Journal of Pediatric Urology ( IF 2 ) Pub Date : 2020-05-29 , DOI: 10.1016/j.jpurol.2020.05.010 Sudipti Gupta 1 , Guillermo Yepes Junquera 2 , Lauren Nicassio 2 , Brian Becknell 3 , Christina B Ching 1
Introduction
While inflammation is an important innate defense mechanism against infection, it can also lead to local tissue damage. The trans signaling pathway of interleukin (IL)-6 is a known mediator of inflammation. We hypothesized that the trans IL-6 signaling pathway is associated with the development of post febrile urinary tract infection (UTI) renal scarring.
Objective
To compare soluble regulators of trans IL-6 signaling between patients with a history of febrile UTI who do or do not have renal scarring.
Study design
After IRB-approval, we collected urine samples in pediatric patients with a history of febrile (≥38 °C) UTI (urine culture >50 K uropathogen) with documented presence or absence of renal scarring on imaging. Samples were collected at a time when patients were not actively infected. Enzyme-linked immunosorbent assays were performed on samples for markers of trans IL-6 signaling: IL-6, soluble (s) IL-6 receptor (R), and soluble (s)gp130, a buffer in trans IL-6 signaling.

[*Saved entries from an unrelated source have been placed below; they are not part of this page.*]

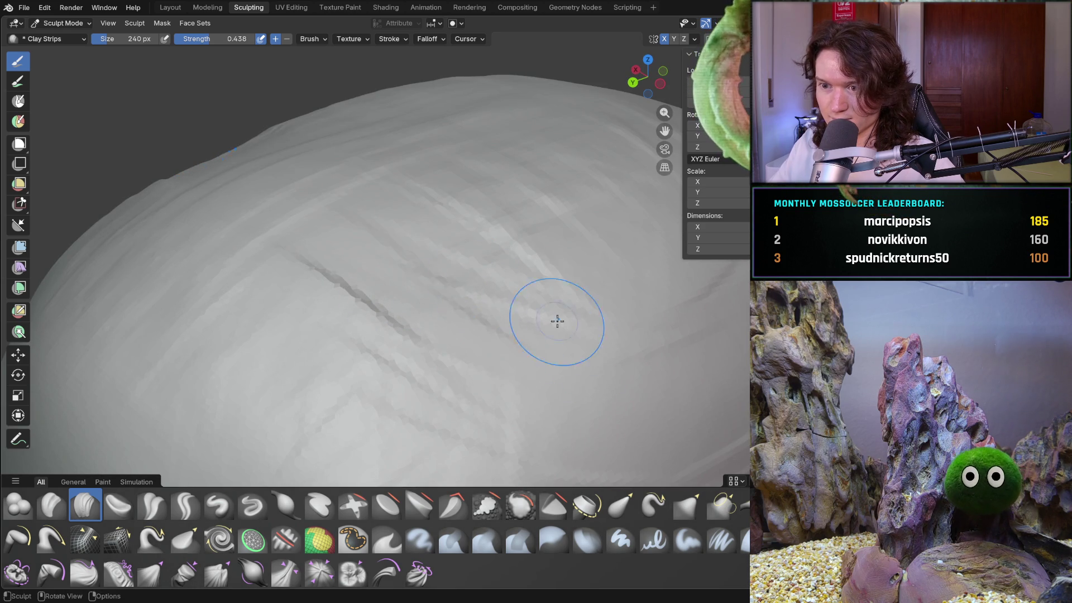
mouse_move(508, 334)
mouse_down()
mouse_move(440, 277)
mouse_move(519, 262)
mouse_up()
middle_drag(599, 208, 421, 234)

Values were normalized to urine creatinine. Results were analyzed by t-test or Mann–Whitney U. Spearman rank correlation was used. A p-value of <0.05 was considered significant.
Results
A total of 50 urines from patients with a history of febrile UTI were collected: 23 with and 27 without scarring. There was no difference between groups regarding age or gender. There was no significant difference in urine IL-6, sIL-6R, or sgp130 between those with and without scarring (Figure). While IL-6 values significantly correlated with sIL-6R and sgp130 in those without renal scarring, IL-6 did not correlate with sgp130 in those with scarring. Ratios of IL-6 to sgp130 and sIL-6R to sgp130 were not different between groups.
Discussion
The inflammatory response generated in response to infection is believed to be largely responsible for the development of renal scarring after UTI. IL-6 is a cytokine known to be induced during UTI with a pro-inflammatory pathway, known as trans signaling. This study investigated for differences in markers of trans IL-6 signaling between patients with a history of febrile UTI with and without renal scarring. There was no significant difference between the absolute values or ratio of these markers between groups.
Conclusions
Markers of trans IL-6 signaling are not different between individuals with a history of febrile UTI with and without renal scarring in the non-acute setting.
中文翻译:
反式 IL-6 信号传导似乎在尿路感染后的肾脏瘢痕形成中没有作用。
介绍
虽然炎症是抵抗感染的重要先天防御机制,但它也可能导致局部组织损伤。白细胞介素 (IL)-6的反式信号通路是已知的炎症介质。我们假设反式IL-6 信号通路与发热后尿路感染 (UTI) 肾瘢痕形成有关。
客观的
比较有或没有肾瘢痕形成的发热性 UTI 病史的患者之间反式IL-6 信号传导的可溶性调节剂。
学习规划
在 IRB 批准后,我们收集了有发热 (≥38 °C) UTI(尿培养 > 50 K 尿路病原体)病史的儿科患者的尿样,并在影像学上记录了是否存在肾瘢痕。在患者没有被积极感染的时候收集样本。对样品进行酶联免疫吸附测定以检测反式IL-6 信号转导的标志物:IL-6、可溶性 (s) IL-6 受体 (R) 和可溶性 (s)gp130(反式IL-6 信号转导中的缓冲液)。将值标准化为尿肌酐。通过t检验或 Mann-Whitney U分析结果。使用 Spearman 等级相关。p 值 <0.05 被认为是显着的。
结果
共收集了 50 份来自有发热性 UTI 病史的患者的尿液:23 份有疤痕,27 份没有疤痕。在年龄或性别方面,各组之间没有差异。有瘢痕和无瘢痕的患者的尿液 IL-6、sIL-6R 或 sgp130 没有显着差异(图)。虽然在没有肾瘢痕的患者中,IL-6 值与 sIL-6R 和 sgp130 显着相关,但在有瘢痕的患者中,IL-6 与 sgp130 不相关。IL-6 与 sgp130 和 sIL-6R 与 sgp130 的比率在各组之间没有差异。
讨论
对感染产生的炎症反应被认为是尿路感染后肾脏瘢痕形成的主要原因。IL-6 是一种已知在 UTI 期间通过促炎途径(称为反式信号传导)诱导的细胞因子。本研究调查了有发热性 UTI 病史伴或不伴肾瘢痕形成的患者之间反式IL-6 信号转导标志物的差异。组间这些标志物的绝对值或比率之间没有显着差异。
结论
在非急性环境中,具有和不具有肾瘢痕形成的发热性 UTI 病史的个体之间的反式IL-6 信号传导标志物没有差异。